2022 Midterm Elections: How important is climate change for voters in November?
Despite being one of the most pressing issues of our time only around half of Americans see addressing global warming as a serious issue.
There are plenty on voters minds for the midterms. With the economy struggling somehwat, issues that have been very important in recent years have taken a step back, including addressing climate change.
A Washington Post-ABC News poll from October suggests half of voters believe climate change is either “very important” or “one of the most important issues” in their vote for Congress. The results are entirely split by party, 79 percent of Democrats say climate change is at least very important in their vote, compared with 46 percent of independents and 27 percent of Republicans.
Considering all other issues in the poll, the environment ranked as the sixth most important.
Another poll, conducted by Global Strategy Group, found that ethnic minorities considered addressing climate change as one of the most serious issues, particularly Pacific islanders.
This comes as the UN published an environmental report that found there is “no credible pathway to 1.5C (global temperature increase) in place” nearly a year after the last global environmental summit, COP26. The “woefully inadequate” progress will mean rising sealevels, mass extinctions of animal species and inhospitable weather in more of the planet.
What are some of the other big reasons for voting?
Predictably, the polling suggests Republicans and Democrats have very different priorities.
For Republicans, the economy has been the stick to beat the Democrats.

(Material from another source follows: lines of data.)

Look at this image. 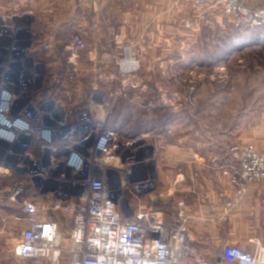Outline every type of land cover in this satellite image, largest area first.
I'll return each mask as SVG.
<instances>
[{"label":"rangeland","instance_id":"1","mask_svg":"<svg viewBox=\"0 0 264 264\" xmlns=\"http://www.w3.org/2000/svg\"><path fill=\"white\" fill-rule=\"evenodd\" d=\"M10 1L5 6L9 1L0 0V83L8 73L13 82L27 74L17 89L18 106L34 88L40 91L36 98L53 97L69 111L89 106L97 93L105 104L106 124L111 113L121 112L124 127L122 135L116 134L113 154L124 158V169L136 162L139 175L127 177L123 190L116 183L123 171L108 175L114 191L132 205L147 206L150 192L159 196L169 190L175 177L195 169L202 156L244 145L243 134L264 123V32L236 31L220 12L198 22L192 20L193 9L183 20L181 0H174L177 11L165 22L153 16L154 3L144 0ZM30 72L38 79L31 80ZM13 161L28 169L27 182L29 173L43 165ZM9 176L1 189L22 180L15 169ZM135 181L148 185L142 195L131 189ZM53 187L51 181L44 185ZM35 194L34 188L26 192ZM174 200L164 202L177 212L179 199ZM124 209L136 207L125 204ZM16 215L13 209L6 234L0 220L2 250H12L19 235Z\"/></svg>","mask_w":264,"mask_h":264},{"label":"built area","instance_id":"2","mask_svg":"<svg viewBox=\"0 0 264 264\" xmlns=\"http://www.w3.org/2000/svg\"><path fill=\"white\" fill-rule=\"evenodd\" d=\"M191 1L198 22L220 12L237 28H264V0ZM185 25L194 28L189 21ZM12 74L0 83V169L8 174L15 169L22 178L1 189V201L20 206L27 217L12 245L17 259L43 264H60L64 259L69 264H217L189 240L183 201L174 205L176 222L169 223L162 211L153 208L158 199L167 201L164 196L150 192V204L132 205L114 191L109 171H123L116 181L122 190L130 181L127 177L139 173L136 162L124 169V158L113 154L118 140L106 128L107 113L99 94L91 95L89 106L69 111L53 97L36 98L40 91L33 88L31 97L25 95V104L18 106L17 89L27 74L14 82ZM28 76L38 79L32 72ZM32 144L41 155L32 152ZM230 152L234 162L223 168V174L235 195L221 194L225 211L241 202L250 185L264 182V149L246 143ZM12 158L43 165L29 173L27 182L28 169ZM50 181L56 187L45 189ZM132 183L135 195L148 189L143 182ZM30 187L37 194L27 196ZM125 204L136 209L128 212ZM219 257L226 264H264V247L250 254L230 245Z\"/></svg>","mask_w":264,"mask_h":264},{"label":"crops","instance_id":"3","mask_svg":"<svg viewBox=\"0 0 264 264\" xmlns=\"http://www.w3.org/2000/svg\"><path fill=\"white\" fill-rule=\"evenodd\" d=\"M4 1H9L5 3V6L12 4L10 0ZM144 1L154 3V6L157 7L155 10L157 15L153 16L161 22L162 20L165 22L166 17L170 18L173 10L177 11L174 6V3L177 5V1L174 0ZM180 3L183 4V20L190 16L194 9L193 18H191L196 21L193 3L190 0H181ZM160 12L163 14L159 15ZM216 14L220 15L219 12ZM154 22L152 25L155 24ZM79 108L80 105L75 106L74 110ZM242 141L244 144L253 142L258 148L264 149V123L249 128L243 134ZM35 154L41 155V152L36 149ZM199 160L195 169L189 168L184 172L181 171L178 177H175L174 185L169 190L164 189L165 191L160 195L170 198L172 201L174 199H179L178 202L183 201L189 240L194 246L213 258L217 264H226L219 254L230 245L239 246L247 253L255 254L261 247H264V182L250 185L241 202L232 210L225 211L220 202L221 194H225L229 198L235 195V189L229 177L223 174V168L234 162L232 155L222 149L209 158L202 156ZM7 178L9 179L10 176L6 171L0 172V189L5 184L4 181L8 180ZM13 209L17 210L14 222L20 226V231L27 225V217L23 214L20 206L2 201L0 202V220L3 221L5 234L7 225L10 226L12 221ZM0 261L3 264L32 262L19 260L14 256L12 250L2 249H0Z\"/></svg>","mask_w":264,"mask_h":264},{"label":"trees","instance_id":"4","mask_svg":"<svg viewBox=\"0 0 264 264\" xmlns=\"http://www.w3.org/2000/svg\"><path fill=\"white\" fill-rule=\"evenodd\" d=\"M256 33L264 32V28H254L252 29ZM236 31L242 32L240 28H237ZM111 119V122H110ZM124 127L123 115L121 112L116 114L111 113L109 120L107 121L106 128L108 130L114 131L117 135H122V128ZM153 208L155 211H162L169 223L176 222V211L172 208V204L164 202L161 199H158L153 203Z\"/></svg>","mask_w":264,"mask_h":264}]
</instances>
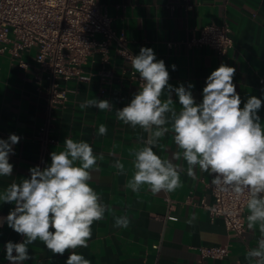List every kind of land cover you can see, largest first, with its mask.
Returning <instances> with one entry per match:
<instances>
[{"label":"crops","instance_id":"obj_1","mask_svg":"<svg viewBox=\"0 0 264 264\" xmlns=\"http://www.w3.org/2000/svg\"><path fill=\"white\" fill-rule=\"evenodd\" d=\"M110 17L111 26L123 33L133 55L141 47L154 50L157 59H163L170 73L169 83H192L196 102L202 101V90L207 77L221 63L236 68L234 84L246 102L249 96L264 100V0H192L187 9L179 0H95ZM226 23L233 40L227 52L218 56L207 46L188 45L197 34V28L209 23ZM170 43V44H168ZM34 49L24 51L22 57L28 67L16 65L7 55L0 54V138L10 134L21 137L10 156L14 170L9 177H0V191L11 182L19 183L30 177L29 169L38 166L40 147L37 134L46 119L47 84L45 74L36 78L37 70L32 60ZM109 63L101 64L98 56L82 65L84 78H71L58 82L68 89L67 101L51 109L46 132L49 141L43 154L41 168L50 164V153L63 150L66 137L88 142L95 154H104L98 160V170L92 171L90 186L100 195L110 211L104 219L94 222L87 248L75 251L91 264H248L245 259L249 248L257 246L260 236L258 225L248 228V210L244 214L246 228L242 238L228 234L219 217H210L200 201L213 200L209 185L212 176L197 167L194 177L182 165V187L174 192L153 195L142 186L139 192L126 187L132 176L131 153L140 147V137L147 134L139 127L133 129L118 121L115 110L130 103L139 90L135 80L128 76L130 62H123L113 48L109 50ZM175 65V70L172 69ZM132 68V67H131ZM101 71L105 74H101ZM107 99L113 111H100L96 107L81 109L85 99ZM166 95L161 99H166ZM173 100L178 98L173 94ZM264 126V106L258 113ZM100 124L107 126V134L98 135ZM172 132L161 139L159 155L168 157L178 151ZM119 159L125 164V174L113 167ZM167 199L170 204L168 205ZM13 204L0 203V217H5ZM127 215L130 225L126 229L114 228L113 217ZM171 215V218L168 217ZM23 237L3 224L0 227V264L5 259L7 241L21 242ZM228 244L229 253L223 258H198L201 245ZM32 259L24 264H65L69 255H54L43 242L29 245Z\"/></svg>","mask_w":264,"mask_h":264},{"label":"clouds","instance_id":"obj_2","mask_svg":"<svg viewBox=\"0 0 264 264\" xmlns=\"http://www.w3.org/2000/svg\"><path fill=\"white\" fill-rule=\"evenodd\" d=\"M128 60L133 74H138L139 90L130 103L115 110V115L124 125L142 129L147 138L140 137L141 146L131 153L133 172L126 187L136 193L147 186L153 195L174 192L182 187V165L176 163L181 160L186 162L189 176L194 177L197 167L209 173L217 189L237 198L247 195L248 228L255 230L258 225L260 236L245 259L248 264H264V126L258 114L264 100L249 96L241 107L242 98L233 82L236 68L224 63L207 77L202 101L197 103L192 92L195 85L170 84L165 61L157 59L152 48L141 47L139 54L128 56ZM79 107L113 111L107 99H85ZM107 131L105 124L99 125L98 135ZM169 131L178 151L162 157L154 149L161 147V139ZM20 139L14 133L0 138V177L12 175L10 156ZM50 158V164L43 168L31 167L29 178L13 181L0 191V203L14 205L7 216L0 217V227L6 223L23 237L21 242L5 243L9 264L31 260L28 246L37 240L54 255L68 252L65 264H91L75 250L88 247L91 226L110 211L89 183L104 154H95L84 140L66 137L63 150L51 152ZM113 167L118 174H125V164L119 159ZM113 221L114 228L130 225L127 215L114 216Z\"/></svg>","mask_w":264,"mask_h":264},{"label":"built area","instance_id":"obj_3","mask_svg":"<svg viewBox=\"0 0 264 264\" xmlns=\"http://www.w3.org/2000/svg\"><path fill=\"white\" fill-rule=\"evenodd\" d=\"M189 9L192 0H179ZM106 10L95 0H0V54L7 55L20 68L28 63L22 57L24 51L34 49L32 60L37 72L36 78L44 73L47 84L46 119L37 134L41 167L45 147L49 139L46 132L51 118V109L63 105L68 99V89L58 82L71 78H84L82 65L98 56L101 64L109 63L110 47L123 62L133 55L127 39L110 23ZM188 45L207 46L216 55L222 56L232 46L226 23H209L197 28V34L186 42ZM170 44V43H168ZM101 74L105 72L101 71ZM128 76L139 86L138 74L128 68ZM213 198L210 204H200L208 210L210 217H219L228 234L242 238L245 228L247 195L236 197L221 191L212 183L209 185ZM168 205L170 204L167 199ZM171 218V215H168ZM229 253L228 244L201 245L198 258H223ZM3 264H9L6 260Z\"/></svg>","mask_w":264,"mask_h":264}]
</instances>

Earlier this year, inflation hit its highest level in over 40 years, increasing prices for everyone. They argue that the covid-19 spending plans instituted by the federal government were a key driver of this, ignoring the fact that inflation is actually higher in many other G7 and G20 countries and the war in Ukraine combined with price gouging are the real culprits.
Democrats have made the right to abortion a key campaign pledge. Despite being the government which has overseen the greatest restriction of women’s rights in years, the party argues that a big win on November 8 would allow them to codify abortion into nationwide law. At present it is up to the Supreme Court to decide whether it is a constituional right or not leaving politicians out of the process.